Back in the evil days of doing away with the last of the old growth, we'd watch from a distance, fallers (I think they couldn't help themselves--just too tempting) launch trees off our rocky cliffs. We should have chewed them out, but it was also fun to watch. There wasn't much left of the tree after landing. :monkey:

And there weren't many trees growing in the rocks to launch.


----------



## Greystoke (Jun 11, 2009)

slowp said:


> Back in the evil days of doing away with the last of the old growth, we'd watch from a distance, fallers (I think they couldn't help themselves--just too tempting) launch trees off our rocky cliffs. We should have chewed them out, but it was also fun to watch. There wasn't much left of the tree after landing. :monkey:
> 
> And there weren't many trees growing in the rocks to launch.
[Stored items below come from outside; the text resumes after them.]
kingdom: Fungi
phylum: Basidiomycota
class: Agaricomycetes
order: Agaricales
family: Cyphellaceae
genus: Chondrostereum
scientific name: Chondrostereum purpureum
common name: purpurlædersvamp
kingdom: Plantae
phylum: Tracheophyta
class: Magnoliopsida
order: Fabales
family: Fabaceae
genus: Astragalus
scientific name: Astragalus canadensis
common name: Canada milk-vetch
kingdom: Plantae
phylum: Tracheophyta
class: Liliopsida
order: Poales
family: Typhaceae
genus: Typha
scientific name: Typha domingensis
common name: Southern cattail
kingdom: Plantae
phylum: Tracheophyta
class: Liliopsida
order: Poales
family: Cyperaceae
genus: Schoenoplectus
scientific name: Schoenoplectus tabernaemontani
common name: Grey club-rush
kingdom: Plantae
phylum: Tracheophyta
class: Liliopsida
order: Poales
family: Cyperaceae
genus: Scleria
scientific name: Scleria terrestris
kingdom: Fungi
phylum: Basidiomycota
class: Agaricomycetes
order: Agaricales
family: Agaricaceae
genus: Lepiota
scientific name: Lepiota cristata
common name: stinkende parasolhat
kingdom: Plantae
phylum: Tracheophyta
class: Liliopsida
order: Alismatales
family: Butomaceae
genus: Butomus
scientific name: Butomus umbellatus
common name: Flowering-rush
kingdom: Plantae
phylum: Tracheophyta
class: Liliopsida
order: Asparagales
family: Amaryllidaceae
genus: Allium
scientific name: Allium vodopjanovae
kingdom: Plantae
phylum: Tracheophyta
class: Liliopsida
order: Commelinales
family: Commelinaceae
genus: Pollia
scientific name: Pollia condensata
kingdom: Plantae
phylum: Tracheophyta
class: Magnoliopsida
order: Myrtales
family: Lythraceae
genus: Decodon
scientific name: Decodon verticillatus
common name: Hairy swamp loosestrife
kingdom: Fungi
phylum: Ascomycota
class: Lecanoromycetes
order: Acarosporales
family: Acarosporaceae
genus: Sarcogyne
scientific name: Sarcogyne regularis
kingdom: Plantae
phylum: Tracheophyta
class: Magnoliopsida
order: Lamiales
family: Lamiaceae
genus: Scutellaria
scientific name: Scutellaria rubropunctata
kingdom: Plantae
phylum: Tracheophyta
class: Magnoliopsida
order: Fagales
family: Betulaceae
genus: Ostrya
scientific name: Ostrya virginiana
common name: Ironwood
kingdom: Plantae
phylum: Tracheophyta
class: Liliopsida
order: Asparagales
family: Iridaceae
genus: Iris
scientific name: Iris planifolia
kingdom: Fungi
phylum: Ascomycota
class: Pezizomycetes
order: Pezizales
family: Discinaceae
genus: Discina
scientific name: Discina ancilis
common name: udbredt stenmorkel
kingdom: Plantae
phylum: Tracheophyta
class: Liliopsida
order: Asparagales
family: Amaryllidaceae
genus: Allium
It's a blast! By choice I only did it with junk timber...snags, rotten cull, limby and cobby junk. If a guy is busheling, he does not want to throw big scalers off the mountain, unless he is an air scaler, aka. thumber. Funnest I ever had with this was in LaGrande Oregon on some helicopter ground...Launched some snags and cull trees off about a 200' bluff...it was sweet! Have had a lot of nice timber in Southeast AK Growing in the bluffs where you just fall it and hope for the best, as far as saving it out.


----------



## bullbuck (Jun 11, 2009)

there is a pretty good clip on youtube titled"falling fir over cliff"or something like that?makes a real nice crash!no 200footer though


----------



## DK_stihl (Jun 11, 2009)

*video clip*

http://www.youtube.com/watch?v=sZVTuCTM9bI


----------



## bullbuck (Jun 11, 2009)

that would be the one...thanks for post


----------



## Humptulips (Jun 12, 2009)

I once "launched" an old growth fir off the back end of a down hill slackline show on the upper East fork of the Humptulips. Stove pipe pass if you're familiar with the area. Anyway it was interfering with my waste line and the FS wasn't so particular in those times about falling a tree outside the unit. It was about 5 foot and fairly tall. It done a complete upender in the air before it ever touched ground. Butt was the first thing that touched and it was so steep it sort of slid down the hill instead landing hard. Saved out to the bud.
Would have made cool film. Alas no record.


----------